Putting It Out There

A few weeks ago my husband and and I drove home after dropping our son off at college for his freshman year. This was a fun and exciting trip for all of us but not an easy one for my husband or me. After several hours of driving in silence each of us lost in our own thoughts of our son’s childhood we began to chat about different subjects.

I innocently asked him what he thought of me doing all these crazy bucket list things and I was a bit surprised at his answer. He told me he was very supportive and that he thought it was fun. He understood that I needed to spend some time just on me and that I was growing and learning from these adventures. It is so wonderful to have a supportive husband I thought.

Then my loving husband did what he does best. He gave me a good solid kick in the butt. Now don’t get concerned, nothing physical here, he gave me a mental kick in the butt. He asked me what else was on my list. I threw a few items out for discussion that we had not really ever talked about before and then I tossed the big one out. I would like to write a book.

My follow up to that was that I had no idea what kind of book to write. Did I think my genre was fiction? If so, what would the story line look like. It really couldn’t be non fiction because I did not consider myself an expert at anything special or noteworthy.

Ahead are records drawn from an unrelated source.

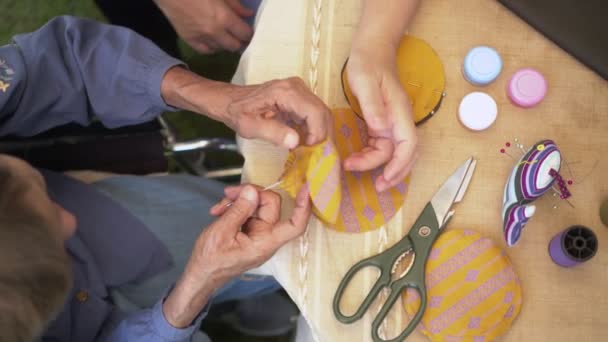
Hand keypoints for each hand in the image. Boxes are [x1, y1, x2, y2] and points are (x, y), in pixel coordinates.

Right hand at [155, 0, 253, 52]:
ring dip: (225, 44)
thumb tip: (248, 14)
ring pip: (220, 50)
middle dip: (240, 41)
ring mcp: (201, 38)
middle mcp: (214, 32)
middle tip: (240, 36)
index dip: (249, 34)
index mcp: (223, 18)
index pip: (244, 34)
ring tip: (226, 36)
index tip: (249, 31)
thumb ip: (235, 5)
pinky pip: (205, 51)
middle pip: (234, 46)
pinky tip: (213, 41)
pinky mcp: (188, 40)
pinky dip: (212, 48)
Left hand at [161, 67, 330, 148]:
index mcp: (287, 92)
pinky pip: (314, 113)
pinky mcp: (300, 96)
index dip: (318, 133)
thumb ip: (273, 133)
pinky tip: (302, 139)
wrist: (231, 101)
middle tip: (311, 152)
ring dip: (318, 132)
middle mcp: (297, 87)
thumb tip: (296, 141)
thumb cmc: (238, 113)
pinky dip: (313, 128)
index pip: (316, 112)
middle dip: (321, 135)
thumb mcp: (250, 126)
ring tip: (306, 147)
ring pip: (322, 113)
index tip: (307, 148)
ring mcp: (300, 90)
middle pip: (323, 112)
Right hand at [163, 184, 310, 327]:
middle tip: (229, 194)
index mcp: (266, 242)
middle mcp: (266, 236)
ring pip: (257, 205)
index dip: (303, 207)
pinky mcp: (250, 229)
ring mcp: (258, 232)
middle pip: (271, 205)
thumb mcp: (222, 232)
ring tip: (219, 208)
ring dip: (238, 201)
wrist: (200, 274)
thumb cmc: (211, 260)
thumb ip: (240, 210)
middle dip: (250, 195)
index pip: (295, 225)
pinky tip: (219, 211)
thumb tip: (253, 192)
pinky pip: (248, 210)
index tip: (306, 188)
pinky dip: (234, 207)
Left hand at [344, 40, 417, 191]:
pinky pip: (382, 147)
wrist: (371, 50)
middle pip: (406, 154)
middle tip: (377, 187)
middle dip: (395, 173)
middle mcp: (399, 120)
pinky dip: (372, 157)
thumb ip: (372, 105)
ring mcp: (392, 123)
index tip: (386, 177)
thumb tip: (380, 128)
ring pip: (393, 153)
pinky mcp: (382, 123)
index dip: (400, 164)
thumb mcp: (364, 81)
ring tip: (357, 171)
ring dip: (381, 167)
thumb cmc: (368, 63)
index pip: (408, 144)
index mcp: (399, 112)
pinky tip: (358, 160)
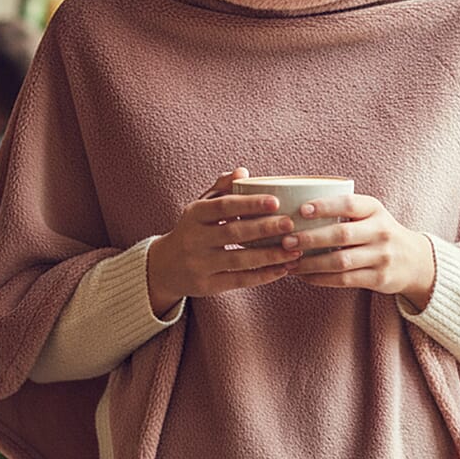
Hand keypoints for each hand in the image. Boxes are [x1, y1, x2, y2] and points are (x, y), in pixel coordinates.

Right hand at [145, 167, 302, 315]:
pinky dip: (263, 276)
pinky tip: (283, 269)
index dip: (249, 204)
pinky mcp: (206, 286)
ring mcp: (199, 264)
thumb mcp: (200, 206)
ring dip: (270, 255)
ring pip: (238, 259)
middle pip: (232, 232)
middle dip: (264, 228)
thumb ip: (221, 187)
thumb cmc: (193, 229)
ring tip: (295, 250)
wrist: (165, 267)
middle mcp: (194, 239)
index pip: (223, 206)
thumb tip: (242, 172)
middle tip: (291, 224)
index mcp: (194, 214)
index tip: (276, 201)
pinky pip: (239, 280)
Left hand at [280, 193, 435, 307]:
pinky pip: (344, 280)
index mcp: (375, 209)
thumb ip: (343, 210)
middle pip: (342, 235)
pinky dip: (320, 279)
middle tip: (286, 240)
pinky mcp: (379, 278)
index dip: (325, 206)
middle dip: (311, 238)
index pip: (349, 204)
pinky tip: (303, 276)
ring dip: (311, 263)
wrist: (415, 260)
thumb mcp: (370, 214)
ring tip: (288, 262)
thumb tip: (295, 209)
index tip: (301, 210)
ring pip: (341, 261)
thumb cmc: (378, 232)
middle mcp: (381, 231)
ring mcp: (382, 256)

This was about the time the kick in the butt came out of his mouth. “Why don’t you write a book about your bucket list. I really think other women about your age can really relate to what you are talking about. Everyone wants to balance family, children, work and still have time for themselves.  Use your blogs and look deeply into each bucket list item and find out what you were really looking for with this activity. Take your Learning to Knit item, maybe what you are really looking for in wanting to learn to knit is to connect back with your grandma and the simple lessons in life that she taught you about being happy with what you have in life and how to create something special from nothing.” I sat there with my jaw wide open staring back at him.

“How does he do that?” I wondered.

My first reaction was to try and argue with him. “Well, I could not write a book about this. Who would care?” I wanted to argue.

He followed this with “look at the response you’ve gotten when you started posting about this on your Facebook page.”

People can relate to this, they are interested and it is touching a cord with a lot of people.” I sat there and thought about it.

He took it a step farther. “Think about why you are doing this. What are you struggling with, write about what you learned about yourself or your past when you completed a new bucket list item. I think people will be interested and you will find out a lot about yourself in the process.”

Well damn.

Before I could come up with a list of reasons why he was insane he said “I challenge you to write this book. Stop putting up roadblocks and write it. Take 20 or so bucket list items, do them, write about them and get the book done by the end of the year.”

“Hmmmmmm… ” I thought. “Well, why not. No one will read this thing anyway but the two of us. I will write the book.”

Ok, deal. I am having fun crossing items off my list and in spite of myself I am learning a lot about myself in the process. I think this is going to be good for me. I will take his idea, merge it with my ideas and make a book out of it. This may be the biggest bucket list item yet.

I love my husband and this is why what we have seems to work. Sometimes I just need a kick in the butt and he is good at doing just that!

The kids

 

Maybe we all need someone in our lives who can “kick us in the butt” when we need it the most.

Surely everyone has a friend or a family member who will be honest with you.   The question is, do you listen?

So my friend, I ask you, what’s next on your list?